Problem:
Write out the text from every entry below word for word, leaving the pictures out of your answer.

*** Exercise material

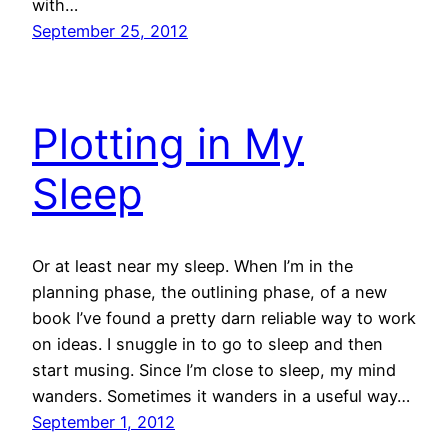
with…
September 25, 2012
Plotting in My
Sleep
Or at least near my sleep. When I’m in the
planning phase, the outlining phase, of a new
book I’ve found a pretty darn reliable way to work
on ideas. I snuggle in to go to sleep and then
start musing. Since I’m close to sleep, my mind
wanders. Sometimes it wanders in a useful way…
September 1, 2012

******

Completed task:
with…
September 25, 2012
Plotting in My
Sleep
Or at least near my sleep. When I’m in the
planning phase, the outlining phase, of a new
book I’ve found a pretty darn reliable way to work
on ideas. I snuggle in to go to sleep and then
start musing. Since I’m close to sleep, my mind
wanders. Sometimes it wanders in a useful way…
September 1, 2012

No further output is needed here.